Please set down every entry again exactly as it stands, without the pictures.

MATERIAL SUPPLIED:
· · ·

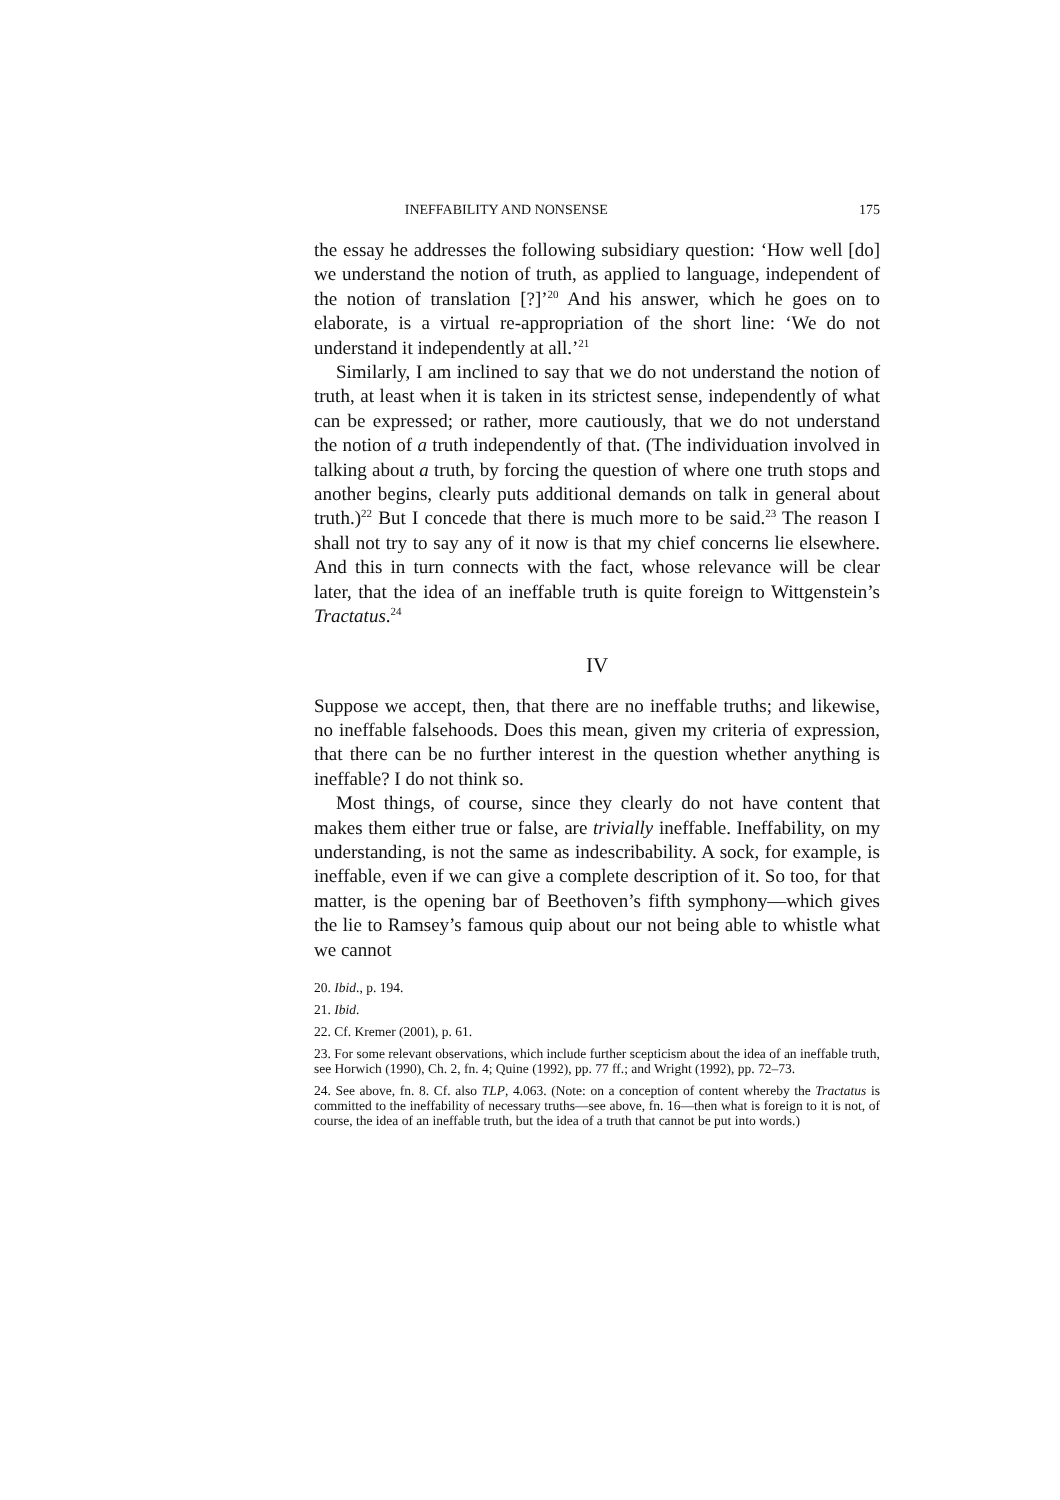INEFFABILITY AND NONSENSE 175
the essay he addresses the following subsidiary question: ‘How well [do] we understand the notion of truth, as applied to language, independent of the notion of translation [?]’<sup>20</sup> And his answer, which he goes on to elaborate, is a virtual re-appropriation of the short line: ‘We do not understand it independently at all.’<sup>21</sup>
Similarly, I am inclined to say that we do not understand the notion of truth, at least when it is taken in its strictest sense, independently of what can be expressed; or rather, more cautiously, that we do not understand the notion of a truth independently of that. (The individuation involved in talking about a truth, by forcing the question of where one truth stops and another begins, clearly puts additional demands on talk in general about truth.)<sup>22</sup> But I concede that there is much more to be said.<sup>23</sup> The reason I shall not try to say any of it now is that my chief concerns lie elsewhere. And this in turn connects with the fact, whose relevance will be clear later, that the idea of an ineffable truth is quite foreign to Wittgenstein’s Tractatus.<sup>24</sup>
IV
Suppose we accept, then, that there are no ineffable truths; and likewise, no ineffable falsehoods. Does this mean, given my criteria of expression, that there can be no further interest in the question whether anything is ineffable? I do not think so.
Most things, of course, since they clearly do not have content that makes them either true or false, are trivially ineffable. Ineffability, on my understanding, is not the same as indescribability. A sock, for example, is ineffable, even if we can give a complete description of it. So too, for that matter, is the opening bar of Beethoven’s fifth symphony—which gives the lie to Ramsey’s famous quip about our not being able to whistle what we cannot
20. Ibid., p. 194.
21. Ibid.
22. Cf. Kremer (2001), p. 61.
23. For some relevant observations, which include further scepticism about the idea of an ineffable truth, see Horwich (1990), Ch. 2, fn. 4; Quine (1992), pp. 77 ff.; and Wright (1992), pp. 72–73.
24. See above, fn. 8. Cf. also TLP, 4.063. (Note: on a conception of content whereby the Tractatus is committed to the ineffability of necessary truths—see above, fn. 16—then what is foreign to it is not, of course, the idea of an ineffable truth, but the idea of a truth that cannot be put into words.)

· · ·

SOLUTION FOR THIS EXERCISE:
INEFFABILITY AND NONSENSE 175
the essay he addresses the following subsidiary question: ‘How well [do] we understand the notion of truth, as applied to language, independent of the notion of translation [?]’<sup>20</sup> And his answer, which he goes on to elaborate, is a virtual re-appropriation of the short line: ‘We do not understand it independently at all.’<sup>21</sup>
Similarly, I am inclined to say that we do not understand the notion of truth, at least when it is taken in its strictest sense, independently of what can be expressed; or rather, more cautiously, that we do not understand the notion of a truth independently of that. (The individuation involved in talking about a truth, by forcing the question of where one truth stops and another begins, clearly puts additional demands on talk in general about truth.)<sup>22</sup> But I concede that there is much more to be said.<sup>23</sup> The reason I shall not try to say any of it now is that my chief concerns lie elsewhere. And this in turn connects with the fact, whose relevance will be clear later, that the idea of an ineffable truth is quite foreign to Wittgenstein’s Tractatus.<sup>24</sup>
IV
Suppose we accept, then, that there are no ineffable truths; and likewise, no ineffable falsehoods. Does this mean, given my criteria of expression, that there can be no further interest in the question whether anything is ineffable? I do not think so.
Most things, of course, since they clearly do not have content that makes them either true or false, are trivially ineffable. Ineffability, on my understanding, is not the same as indescribability. A sock, for example, is ineffable, even if we can give a complete description of it. So too, for that matter, is the opening bar of Beethoven’s fifth symphony—which gives the lie to Ramsey’s famous quip about our not being able to whistle what we cannot
20. Ibid., p. 194.
21. Ibid.
22. Cf. Kremer (2001), p. 61.
23. For some relevant observations, which include further scepticism about the idea of an ineffable truth, see Horwich (1990), Ch. 2, fn. 4; Quine (1992), pp. 77 ff.; and Wright (1992), pp. 72–73.
24. See above, fn. 8. Cf. also TLP, 4.063. (Note: on a conception of content whereby the Tractatus is committed to the ineffability of necessary truths—see above, fn. 16—then what is foreign to it is not, of course, the idea of an ineffable truth, but the idea of a truth that cannot be put into words.)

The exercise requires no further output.